Any day now the US Supreme Court will issue a ruling in a landmark case known popularly as "Bilski". This ruling is likely to have significant impact on the US economy and the prospects for the new innovative companies that I partner with and who create great new products and services.
Patents, as you are probably aware, are government granted monopolies that last 20 years. They allow the patent holder to restrict others from entering the market. Historically, patents have covered novel machines, processes for industrial manufacture, and pharmaceuticals. In more recent years, patents on software have been granted–hundreds of thousands of patents. These patents cover essential techniques in computer programming, and their existence is having a chilling effect on the startup companies that I work with. These start-ups are finding it increasingly difficult to make headway through this software patent thicket.
Here are some specific points I would like to bring to your attention about software patents:
* The financial cost of defending yourself against a software patent claim are impossible to overcome. Just to analyze whether the claims being made against you are justified will incur legal fees in excess of $50,000.00, and more than $1 million in legal fees before trial. Yet it costs the price of a postage stamp for a software patent holder to make a legal claim against you.
(https://www.wsgr.com/PDFSearch/09202004_patentpirates.pdf)
* Economic research demonstrates that software patents are acting as a drag on the US economy.
(https://en.swpat.org/wiki/Studies_on_economics_and_innovation)

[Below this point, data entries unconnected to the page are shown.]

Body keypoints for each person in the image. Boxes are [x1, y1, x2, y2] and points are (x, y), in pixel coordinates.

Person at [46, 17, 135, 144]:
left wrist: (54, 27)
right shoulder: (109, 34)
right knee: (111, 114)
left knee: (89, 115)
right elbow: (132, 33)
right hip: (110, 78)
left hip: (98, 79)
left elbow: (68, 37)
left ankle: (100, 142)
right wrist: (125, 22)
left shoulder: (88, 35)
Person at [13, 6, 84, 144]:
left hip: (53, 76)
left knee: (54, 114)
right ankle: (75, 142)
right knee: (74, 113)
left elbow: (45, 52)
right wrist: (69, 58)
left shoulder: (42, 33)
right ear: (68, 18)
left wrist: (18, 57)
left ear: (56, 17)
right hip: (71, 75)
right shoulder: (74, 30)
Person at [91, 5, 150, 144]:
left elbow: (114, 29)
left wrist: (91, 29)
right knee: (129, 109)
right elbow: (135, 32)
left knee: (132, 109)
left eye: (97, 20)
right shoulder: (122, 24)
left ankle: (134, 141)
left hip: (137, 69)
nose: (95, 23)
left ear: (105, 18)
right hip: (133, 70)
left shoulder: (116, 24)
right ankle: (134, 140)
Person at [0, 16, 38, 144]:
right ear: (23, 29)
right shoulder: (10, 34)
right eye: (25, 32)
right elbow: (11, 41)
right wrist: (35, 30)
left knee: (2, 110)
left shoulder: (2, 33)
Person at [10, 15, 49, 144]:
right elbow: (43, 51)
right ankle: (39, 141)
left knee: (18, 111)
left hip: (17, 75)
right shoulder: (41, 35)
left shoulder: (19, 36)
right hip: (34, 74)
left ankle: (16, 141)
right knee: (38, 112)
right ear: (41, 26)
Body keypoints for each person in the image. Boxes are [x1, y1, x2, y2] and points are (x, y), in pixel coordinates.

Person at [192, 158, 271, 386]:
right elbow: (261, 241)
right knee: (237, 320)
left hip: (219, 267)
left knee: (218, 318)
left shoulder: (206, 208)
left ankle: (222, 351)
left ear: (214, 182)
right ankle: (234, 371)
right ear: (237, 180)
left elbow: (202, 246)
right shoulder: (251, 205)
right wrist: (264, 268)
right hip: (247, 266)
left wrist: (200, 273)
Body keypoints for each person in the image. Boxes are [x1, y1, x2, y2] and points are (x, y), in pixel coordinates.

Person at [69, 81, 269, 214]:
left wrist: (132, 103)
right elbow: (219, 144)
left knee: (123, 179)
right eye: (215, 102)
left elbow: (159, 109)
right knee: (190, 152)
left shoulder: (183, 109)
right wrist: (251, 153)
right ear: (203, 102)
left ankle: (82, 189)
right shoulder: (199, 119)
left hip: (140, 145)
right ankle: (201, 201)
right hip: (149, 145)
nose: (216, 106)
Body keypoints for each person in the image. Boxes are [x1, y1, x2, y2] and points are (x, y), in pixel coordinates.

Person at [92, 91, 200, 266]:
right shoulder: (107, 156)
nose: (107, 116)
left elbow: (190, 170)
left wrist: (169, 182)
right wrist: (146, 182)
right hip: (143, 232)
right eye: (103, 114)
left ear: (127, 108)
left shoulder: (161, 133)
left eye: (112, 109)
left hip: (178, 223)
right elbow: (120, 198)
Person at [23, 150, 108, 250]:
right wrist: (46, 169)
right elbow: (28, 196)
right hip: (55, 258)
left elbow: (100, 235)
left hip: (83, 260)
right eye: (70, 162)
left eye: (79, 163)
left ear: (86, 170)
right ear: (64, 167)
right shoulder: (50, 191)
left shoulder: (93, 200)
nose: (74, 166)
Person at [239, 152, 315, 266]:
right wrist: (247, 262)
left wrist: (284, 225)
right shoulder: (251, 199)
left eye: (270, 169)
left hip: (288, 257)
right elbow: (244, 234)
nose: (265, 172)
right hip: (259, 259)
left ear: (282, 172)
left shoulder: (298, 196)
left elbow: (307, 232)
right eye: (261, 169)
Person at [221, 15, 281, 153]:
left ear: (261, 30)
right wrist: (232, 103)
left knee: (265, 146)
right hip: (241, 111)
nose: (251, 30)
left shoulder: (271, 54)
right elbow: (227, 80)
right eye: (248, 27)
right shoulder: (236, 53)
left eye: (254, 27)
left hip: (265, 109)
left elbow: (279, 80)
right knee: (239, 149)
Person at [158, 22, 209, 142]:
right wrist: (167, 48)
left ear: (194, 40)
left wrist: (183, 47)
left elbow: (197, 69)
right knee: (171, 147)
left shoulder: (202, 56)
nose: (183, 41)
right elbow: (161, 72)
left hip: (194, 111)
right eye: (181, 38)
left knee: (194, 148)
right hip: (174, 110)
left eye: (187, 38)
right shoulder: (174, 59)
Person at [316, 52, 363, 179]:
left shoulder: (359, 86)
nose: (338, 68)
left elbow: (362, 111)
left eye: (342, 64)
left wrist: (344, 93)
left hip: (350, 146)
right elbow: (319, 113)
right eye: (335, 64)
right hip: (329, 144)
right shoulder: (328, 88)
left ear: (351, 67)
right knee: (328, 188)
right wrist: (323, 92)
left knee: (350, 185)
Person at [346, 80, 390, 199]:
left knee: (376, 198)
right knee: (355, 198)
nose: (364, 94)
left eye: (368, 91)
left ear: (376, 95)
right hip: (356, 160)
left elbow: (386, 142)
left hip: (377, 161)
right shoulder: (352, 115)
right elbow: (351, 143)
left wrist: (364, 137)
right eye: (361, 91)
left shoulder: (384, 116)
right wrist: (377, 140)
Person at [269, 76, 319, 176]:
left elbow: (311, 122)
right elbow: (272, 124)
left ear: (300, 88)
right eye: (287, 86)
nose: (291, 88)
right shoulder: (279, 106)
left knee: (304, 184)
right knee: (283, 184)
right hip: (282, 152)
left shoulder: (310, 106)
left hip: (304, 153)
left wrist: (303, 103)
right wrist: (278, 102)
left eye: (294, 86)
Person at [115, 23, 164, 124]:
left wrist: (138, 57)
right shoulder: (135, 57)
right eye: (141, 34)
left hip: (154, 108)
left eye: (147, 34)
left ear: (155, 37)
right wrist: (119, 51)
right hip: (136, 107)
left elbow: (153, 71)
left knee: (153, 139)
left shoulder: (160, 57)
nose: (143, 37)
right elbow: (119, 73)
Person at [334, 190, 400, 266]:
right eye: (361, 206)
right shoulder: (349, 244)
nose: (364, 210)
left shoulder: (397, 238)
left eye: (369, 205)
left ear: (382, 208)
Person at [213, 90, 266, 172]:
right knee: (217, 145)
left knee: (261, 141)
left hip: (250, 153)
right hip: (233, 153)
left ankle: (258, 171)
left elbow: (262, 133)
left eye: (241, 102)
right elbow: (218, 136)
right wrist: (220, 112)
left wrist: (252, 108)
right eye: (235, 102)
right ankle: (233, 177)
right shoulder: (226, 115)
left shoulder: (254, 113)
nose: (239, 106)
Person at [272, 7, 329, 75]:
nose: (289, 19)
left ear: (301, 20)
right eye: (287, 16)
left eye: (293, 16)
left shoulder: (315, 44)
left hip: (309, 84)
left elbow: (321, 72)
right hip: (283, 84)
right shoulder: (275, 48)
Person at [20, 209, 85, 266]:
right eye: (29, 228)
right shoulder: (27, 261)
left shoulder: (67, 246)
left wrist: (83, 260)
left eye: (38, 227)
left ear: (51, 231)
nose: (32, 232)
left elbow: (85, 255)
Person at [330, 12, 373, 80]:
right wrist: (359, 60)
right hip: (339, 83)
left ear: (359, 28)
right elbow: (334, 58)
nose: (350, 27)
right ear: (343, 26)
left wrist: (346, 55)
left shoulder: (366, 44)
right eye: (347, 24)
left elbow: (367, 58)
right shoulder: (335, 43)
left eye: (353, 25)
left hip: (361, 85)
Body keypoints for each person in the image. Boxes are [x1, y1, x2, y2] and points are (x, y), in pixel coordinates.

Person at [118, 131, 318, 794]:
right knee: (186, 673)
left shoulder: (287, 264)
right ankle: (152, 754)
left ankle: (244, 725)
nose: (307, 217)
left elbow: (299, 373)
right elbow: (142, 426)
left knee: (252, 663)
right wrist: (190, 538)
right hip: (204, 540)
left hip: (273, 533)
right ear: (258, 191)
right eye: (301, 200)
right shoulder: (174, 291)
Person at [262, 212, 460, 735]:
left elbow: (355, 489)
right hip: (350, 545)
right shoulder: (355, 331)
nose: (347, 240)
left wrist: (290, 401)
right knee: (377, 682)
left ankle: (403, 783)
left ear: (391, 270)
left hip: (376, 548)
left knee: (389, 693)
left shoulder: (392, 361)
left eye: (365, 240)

* Programmers – those skilled in the art of writing software, would be expected to benefit from, and support the patenting of software. They do not. They uniformly despise them as a limitation on their art.
(https://ec.europa.eu/internal_market/indprop/comp/analyses_en.htm)
* Venture capitalist like me, who work with new innovative start-ups can testify that software patents have a chilling effect on the market.
(https://en.swpat.org/wiki/Statements_from_venture_capitalists)
* With well over 200,000 software patents having been issued, non practicing entities and hedge funds are buying up tens of thousands of these trash patents and using them to extract hundreds of millions of dollars from US companies. This activity takes the form of a protection racket.
(https://www.techdirt.com/articles/20100217/1853298215.shtml)
I would be happy to offer my time to answer any questions you might have about this film and what we can do to help end this software patent absurdity.